As you maybe already realized, I am a huge fan of caching. It is easy to understand, very simple to implement and the result is always breathtaking. In general, I am more a friend of Redis than Memcached, because I love the extra database-features of Redis like persistence and the built-in data structures like lists and sets. With Redis and a clever key’ing there may be a chance that you even can get completly rid of a database. But if you just need to cache, take Memcached, because it scales like a charm.

Asynchronism

This 4th part of the series starts with a picture: please imagine that you want to buy bread at your favorite bakery. So you go into the bakery, ask for a loaf of bread, but there is no bread there! Instead, you are asked to come back in 2 hours when your ordered bread is ready. That’s annoying, isn’t it?

To avoid such a “please wait a while” - situation, asynchronism needs to be done. And what’s good for a bakery, is maybe also good for your web service or web app.

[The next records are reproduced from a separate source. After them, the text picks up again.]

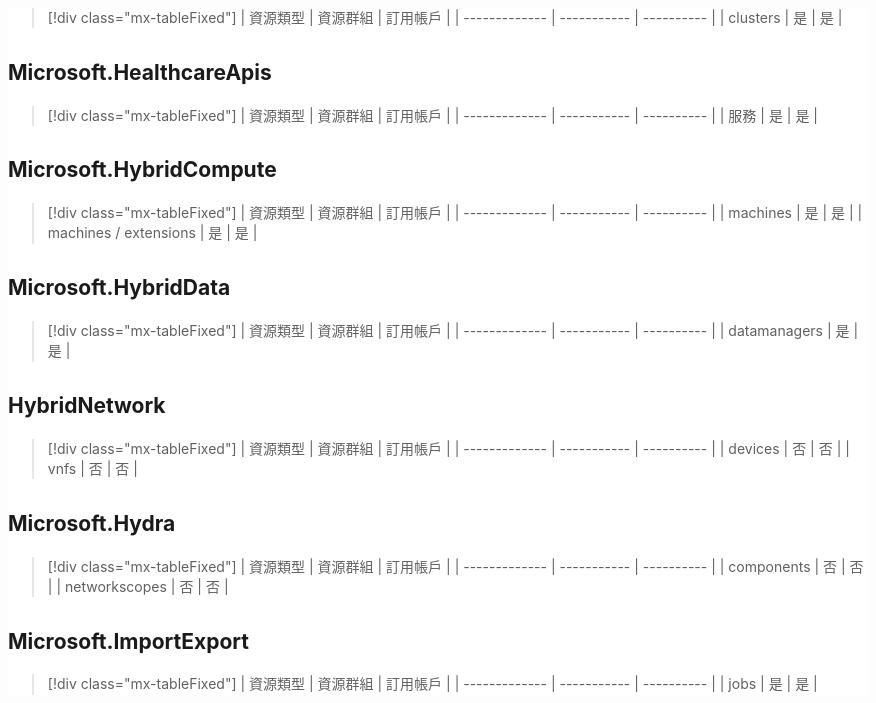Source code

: > [!div class="mx-tableFixed"]
> | 資源類型 | 資源群組 | 訂用帳戶 |
> | ------------- | ----------- | ---------- |
> | clusters | 是 | 是 |

## <a name="microsofthealthcareapis"></a>Microsoft.HealthcareApis

> [!div class="mx-tableFixed"]
> | 資源類型 | 資源群組 | 訂用帳戶 |
> | ------------- | ----------- | ---------- |
> | 服務 | 是 | 是 |

## <a name="microsofthybridcompute"></a>Microsoft.HybridCompute

> [!div class="mx-tableFixed"]
> | 資源類型 | 資源群組 | 訂用帳戶 |
> | ------------- | ----------- | ---------- |
> | machines | 是 | 是 |
> | machines / extensions | 是 | 是 |

## <a name="microsofthybriddata"></a>Microsoft.HybridData

> [!div class="mx-tableFixed"]
> | 資源類型 | 資源群組 | 訂用帳戶 |
> | ------------- | ----------- | ---------- |
> | datamanagers | 是 | 是 |

## <a name="microsofthybridnetwork"></a>HybridNetwork

> [!div class="mx-tableFixed"]
> | 資源類型 | 資源群組 | 訂用帳戶 |
> | ------------- | ----------- | ---------- |
> | devices | 否 | 否 |
> | vnfs | 否 | 否 |

## <a name="microsofthydra"></a>Microsoft.Hydra

> [!div class="mx-tableFixed"]
> | 資源類型 | 資源群組 | 訂用帳戶 |
> | ------------- | ----------- | ---------- |
> | components | 否 | 否 |
> | networkscopes | 否 | 否 |

## <a name="microsoftimportexport"></a>Microsoft.ImportExport

> [!div class="mx-tableFixed"]
> | 資源類型 | 資源群組 | 訂用帳戶 |
> | ------------- | ----------- | ---------- |
> | jobs | 是 | 是 |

In general, there are two ways / paradigms asynchronism can be done.

Async #1

Let’s stay in the former bakery picture. The first way of async processing is the “bake the breads at night and sell them in the morning” way. No waiting time at the cash register and a happy customer. Referring to a web app this means doing the time-consuming work in advance and serving the finished work with a low request time.

Very often this paradigm is used to turn dynamic content into static content. Pages of a website, maybe built with a massive framework or CMS, are pre-rendered and locally stored as static HTML files on every change. Often these computing tasks are done on a regular basis, maybe by a script which is called every hour by a cronjob. This pre-computing of overall general data can extremely improve websites and web apps and makes them very scalable and performant. Just imagine the scalability of your website if the script would upload these pre-rendered HTML pages to AWS S3 or Cloudfront or another Content Delivery Network! Your website would be super responsive and could handle millions of visitors per hour!

Async #2

Back to the bakery. Unfortunately, sometimes customers has special requests like a birthday cake with “Happy Birthday, Steve!” on it. The bakery can not foresee these kind of customer wishes, so it must start the task when the customer is in the bakery and tell him to come back at the next day. Refering to a web service that means to handle tasks asynchronously.

Here is a typical workflow:

A user comes to your website and starts a very computing intensive task which would take several minutes to finish. So the frontend of your website sends a job onto a job queue and immediately signals back to the user: your job is in work, please continue to the browse the page. The job queue is constantly checked by a bunch of workers for new jobs. If there is a new job then the worker does the job and after some minutes sends a signal that the job was done. The frontend, which constantly checks for new “job is done” - signals, sees that the job was done and informs the user about it. I know, that was a very simplified example.

If you now want to dive more into the details and actual technical design, I recommend you take a look at the first 3 tutorials on the RabbitMQ website. RabbitMQ is one of many systems which help to implement async processing. You could also use ActiveMQ or a simple Redis list. The basic idea is to have a queue of tasks or jobs that a worker can process. Asynchronism seems complicated, but it is definitely worth your time to learn about it and implement it yourself. Backends become nearly infinitely scalable and frontends become snappy which is good for the overall user experience.

If you do something time-consuming, try to do it always asynchronously.